**Selected text**
↓↓↓

Giant cell tumors usually affect younger patients, have an eccentric and upper-sacral location, polycystic areas, fluid–fluid level, and frequently involve the sacro-iliac joint.

Myxopapillary ependymomas may show very similar characteristics to those of chondroma but they arise in the spinal canal rather than in the bone and usually demonstrate a more intense Gadolinium contrast enhancement.

After surgery, MRI follow-up of chordomas should be performed every 6 months for the first year after diagnosis to detect local recurrence or progression. The whole spine must be studied on MRI to detect leptomeningeal recurrences. Thereafter, if there is no progression, MRI is recommended yearly for at least 15 years [18].



5.2.5 Chondrosarcoma


Chondrosarcomas accounts for 7–12% of malignant primary tumor of the spine and are more common in the thoracic spine, while they are rare in the sacrum.

Primary chondrosarcoma of the sacrum predominantly affects patients between 30 and 70 years, with a male predominance (2-4:1) [19].

On radiographs and CT, chondrosarcoma appears as a destructive lytic lesion, usually eccentric in location, with a lobulated contour and endosteal scalloping. The lesion can be associated with a soft tissue mass [10].

↑↑↑

**Collection entries**
↓↓↓

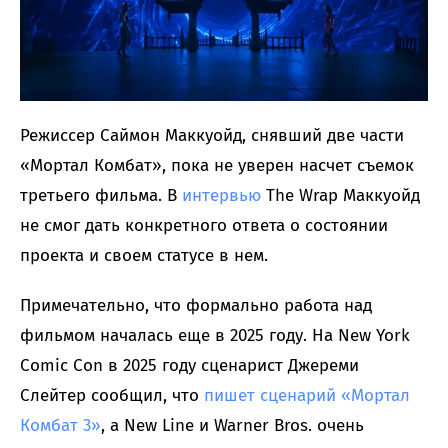
Режиссер Саймон Маккуойд, снявший две части
«Мортал Комбат», пока не уверен насчет съемок
третьего фильма. В
интервью
The Wrap Маккуойд
не смог дать конкретного ответа о состоянии
проекта и своем статусе в нем.
Примечательно, что формально работа над
фильмом началась еще в 2025 году. На New York
Comic Con в 2025 году сценарист Джереми
Слейтер сообщил, что
пишет сценарий «Мортал
Комбат 3»
, а New Line и Warner Bros. очень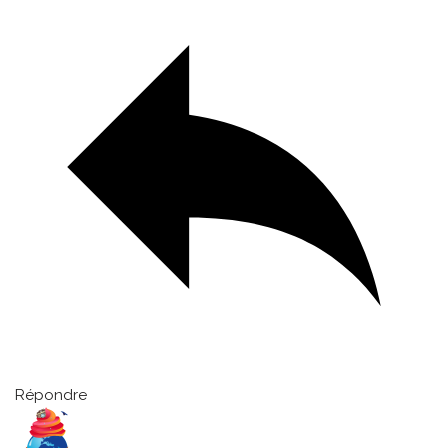
Répondre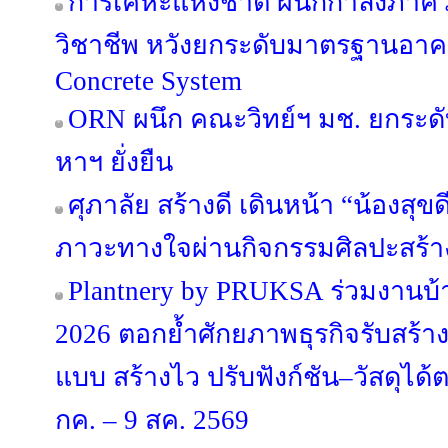
การเคหะแห่งชาติ ผนึกกำลังภาค
วิชาชีพ หวังยกระดับมาตรฐานอาค
Concrete System
ORN ผนึก คณะวิทย์ฯ มช. ยกระดับ
หาฯ ยั่งยืน
ศุภาลัย สร้างดี เดินหน้า “น้องสุขดี 
ภาวะทางใจผ่านกิจกรรมศิลปะสร้า
Plantnery by PRUKSA ร่วมงานบ
2026 ตอกย้ำศักยภาพธุรกิจรับสร้า
แบบ สร้างไว ปรับฟังก์ชัน–วัสดุได
กค. – 9 สค. 2569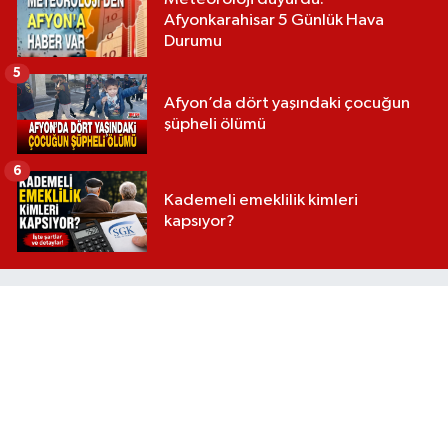
Afyonkarahisar 5 Günlük Hava
Durumu
5
Afyon’da dört yaşındaki çocuğun
şüpheli ölümü
6
Kademeli emeklilik kimleri
kapsıyor?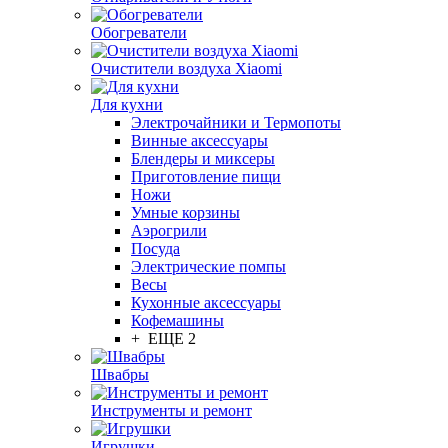
Обогреватели
Очистители воздуха Xiaomi
Для кухни
Электрочайники и Термопоты
Винные аксессуары
Блендеры и миксеры
Приготовление пищи
Ножи
Умные корзины
Аэрогрили
Посуда
Электрические помпы
Весы
Кухонные аксессуары
Кофемашины
+ ЕЩЕ 2
Швабры
Инструменты и ремонт
Игрушки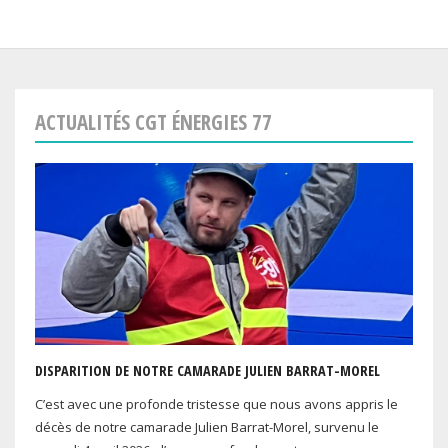
ACTUALITÉS CGT ÉNERGIES 77
DISPARITION DE NOTRE CAMARADE JULIEN BARRAT-MOREL
C’est avec une profonde tristesse que nous avons appris le
décès de notre camarade Julien Barrat-Morel, survenu le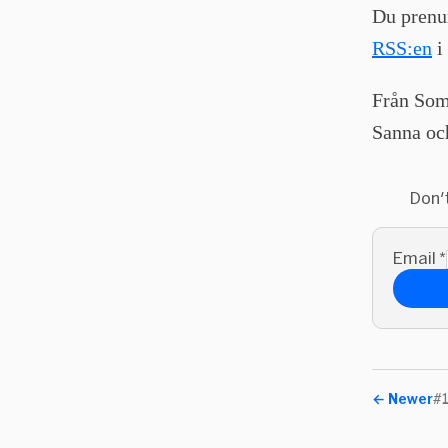
Du prenu
RSS:en
i
Från So
Sanna oc
Don't
Email
*
←
Newer
#1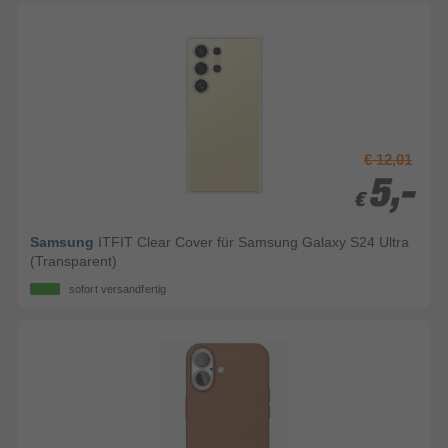
€ 12,01
5,-
5,-
€
€
Samsung
ITFIT Clear Cover für Samsung Galaxy S24 Ultra
(Transparent)
sofort versandfertig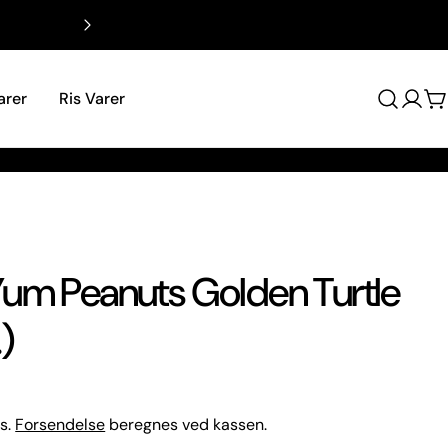
00 Herning
Vi betaler fragten, når du køber for ove
arer
Ris Varer
Log
V
på
um Peanuts Golden Turtle
)
s.
Forsendelse
beregnes ved kassen.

↑↑↑

Rename "Myxopapillary ependymomas" to "Spinal ependymomas" in the passage on sacral tumors, and give the part between "Giant cell tumors" and "Gadolinium contrast enhancement.", inclusive, with that change. These entries have nothing to do with the passage on sacral tumors.

Giant cell tumors usually affect younger patients, have an eccentric and upper-sacral location, polycystic areas, fluid–fluid level, and frequently involve the sacro-iliac joint.

Spinal ependymomas may show very similar characteristics to those of chondroma but they arise in the spinal canal rather than in the bone and usually demonstrate a more intense Gadolinium contrast enhancement.